** TEXTE SÉLECTIONNÉ **
☆ ☆ ☆ ☆ ☆ ☆ ☆
L’Europe est aussi un marché technologique mature, avec des écosystèmes d’applications spécialisés bien ancrés. Les utilisateurs européens sont habitués à utiliser plusieurs applications verticales très performantes pour chaque besoin spécifique : Uber ou Bolt pour le transport, Deliveroo ou Just Eat pour la livraison de repas, Lydia ou Revolut pour les paiements, Doctolib pour la santé, etc. Cette spécialisation sectorielle limite l’espace pour un acteur qui voudrait agréger plusieurs services en une seule interface. De plus, la fidélité des consommateurs à ces apps verticales, leur ergonomie optimisée et leur solidité technique rendent difficile leur remplacement.

3.3. Une culture d’entreprise orientée vers la compétition, pas la convergence.

Le modèle des super apps repose sur une logique d’intégration et de collaboration entre plusieurs services ou partenaires, parfois concurrents. Or, en Europe, les entreprises technologiques ont davantage évolué dans une culture de compétition que de coopération. Il est rare de voir des partenariats profonds entre acteurs de secteurs différents (banques, transports, e-commerce, santé...) pour développer une plateforme commune. Là où les super apps asiatiques sont souvent nées d’une volonté d’intégrer verticalement des services ou de créer des synergies fortes entre partenaires, les initiatives européennes sont plus fragmentées, parfois cloisonnées, et manquent de porteurs industriels ou financiers capables d’impulser une vision large.

3.4. Un environnement réglementaire rigoureux et protecteur.

La réglementation constitue un autre obstacle majeur. L’Union européenne est pionnière en matière de protection de la vie privée et des données personnelles, avec des normes strictes comme le RGPD (Règlement Général sur la Protection des Données). Si ces règles sont essentielles pour protéger les citoyens, elles compliquent la collecte, le partage et la centralisation des données entre services, qui sont pourtant la clef de voûte du modèle des super apps. En Asie, l’accès à des volumes massifs de données utilisateurs a permis aux super apps d’optimiser leurs algorithmes, de personnaliser leurs services et de proposer des parcours utilisateur fluides. En Europe, ces ambitions se heurtent à des contraintes juridiques fortes, qui limitent la capacité à agréger les données de différentes sources et à les monétiser de manière efficace.
☆ ☆ ☆ ☆ ☆ ☆ ☆
** DONNÉES FOURNIES **
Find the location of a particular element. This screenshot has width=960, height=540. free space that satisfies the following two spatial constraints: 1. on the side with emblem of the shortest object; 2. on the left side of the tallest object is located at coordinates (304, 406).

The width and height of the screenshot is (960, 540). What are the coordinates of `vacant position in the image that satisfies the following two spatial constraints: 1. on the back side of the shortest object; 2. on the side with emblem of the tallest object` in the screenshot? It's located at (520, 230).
☆ ☆ ☆ ☆ ☆ ☆ ☆
** CONSIGNES **
a. D'après le texte sélectionné, pourquoi le RGPD constitue-t-il un obstacle au modèle des super apps en Europe ? Répondez en une à trois phrases.
b. Dans le texte sélectionné, quelle application est citée pour la santé ?

** RÉPONSES AUX CONSIGNES **
a. Le RGPD complique la collecte, le partage et la centralisation des données entre services, qui sont la clef de voûte du modèle des super apps. Il limite ainsi la capacité à agréger les données de différentes sources et à les monétiser efficacement.

b. Doctolib.